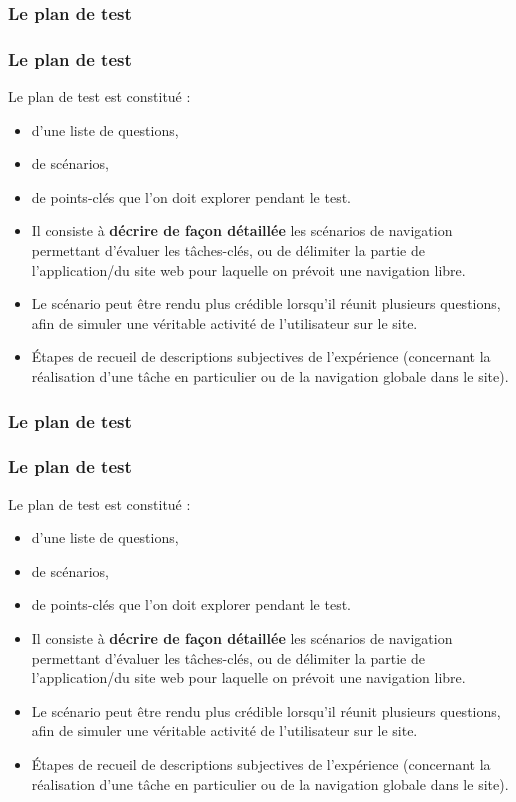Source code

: 			
			\subsubsection{Le plan de test} 
			\begin{frame}[allowframebreaks]
			\frametitle{Le plan de test}
				Le plan de test est constitué :
				\begin{itemize}
				\item d’une liste de questions, 
				\item de scénarios, 
				\item de points-clés que l’on doit explorer pendant le test.
				\end{itemize} 
				\framebreak
				\begin{itemize}
				\item Il consiste à \textbf{décrire de façon détaillée} les scénarios de navigation permettant d’évaluer les tâches-clés, ou de délimiter la partie de l’application/du site web pour laquelle on prévoit une navigation libre.
				\item Le scénario peut être rendu plus crédible lorsqu’il réunit plusieurs questions, afin de simuler une véritable activité de l’utilisateur sur le site.
				\item Étapes de recueil de descriptions subjectives de l’expérience (concernant la réalisation d’une tâche en particulier ou de la navigation globale dans le site).
				\end{itemize} 
				\end{frame} 
				
		\subsubsection{Le plan de test} 
			\begin{frame}[allowframebreaks]
			\frametitle{Le plan de test}
				Le plan de test est constitué :
				\begin{itemize}
				\item d’une liste de questions, 
				\item de scénarios, 
				\item de points-clés que l’on doit explorer pendant le test.
				\end{itemize} 
				\framebreak
				\begin {itemize}
				\item Il consiste à \textbf{décrire de façon détaillée} les scénarios de navigation permettant d’évaluer les tâches-clés, ou de délimiter la partie de l’application/du site web pour laquelle on prévoit une navigation libre.
				\item Le scénario peut être rendu plus crédible lorsqu’il réunit plusieurs questions, afin de simuler une véritable activité de l’utilisateur sur le site.
				\item Étapes de recueil de descriptions subjectives de l’expérience (concernant la réalisation d’une tâche en particulier ou de la navigation globale dans le site).
				\end{itemize} 
						
				
			\end{frame}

## Your task:
Output every entry verbatim but skip the pictures.

## Your solution:
Source code

: 			
			\subsubsection{Le plan de test} 
			\begin{frame}[allowframebreaks]
			\frametitle{Le plan de test}
				Le plan de test est constitué :
				\begin{itemize}
				\item d’une liste de questions, 
				\item de scénarios, 
				\item de points-clés que l’on doit explorer pendant le test.
				\end{itemize} 
				\framebreak
				\begin{itemize}
				\item Il consiste à \textbf{décrire de façon détaillée} les scénarios de navigation permettant d’évaluer les tâches-clés, ou de délimiter la partie de l’application/du site web pour laquelle on prévoit une navigation libre.
				\item Le scénario peut être rendu plus crédible lorsqu’il réunit plusieurs questions, afin de simuler une véritable activité de l’utilisateur sur le site.
				\item Étapes de recueil de descriptions subjectives de l’expérience (concernant la réalisation d’une tâche en particulier ou de la navigation globale dans le site).
				\end{itemize} 
				\end{frame} 
				
		\subsubsection{Le plan de test} 
			\begin{frame}[allowframebreaks]
			\frametitle{Le plan de test}
				Le plan de test est constitué :
				\begin{itemize}
				\item d’une liste de questions, 
				\item de scénarios, 
				\item de points-clés que l’on doit explorer pendant le test.
				\end{itemize} 
				\framebreak
				\begin {itemize}
				\item Il consiste à \textbf{décrire de façon détaillée} les scénarios de navigation permettant d’évaluer les tâches-clés, ou de délimiter la partie de l’application/du site web pour laquelle on prévoit une navigation libre.
				\item Le scénario peut être rendu plus crédible lorsqu’il réunit plusieurs questions, afin de simuler une véritable activité de l’utilisateur sur le site.
				\item Étapes de recueil de descriptions subjectives de l’expérience (concernant la réalisation d’une tâche en particulier ou de la navigation globale dans le site).
				\end{itemize} 
						
				
			\end{frame}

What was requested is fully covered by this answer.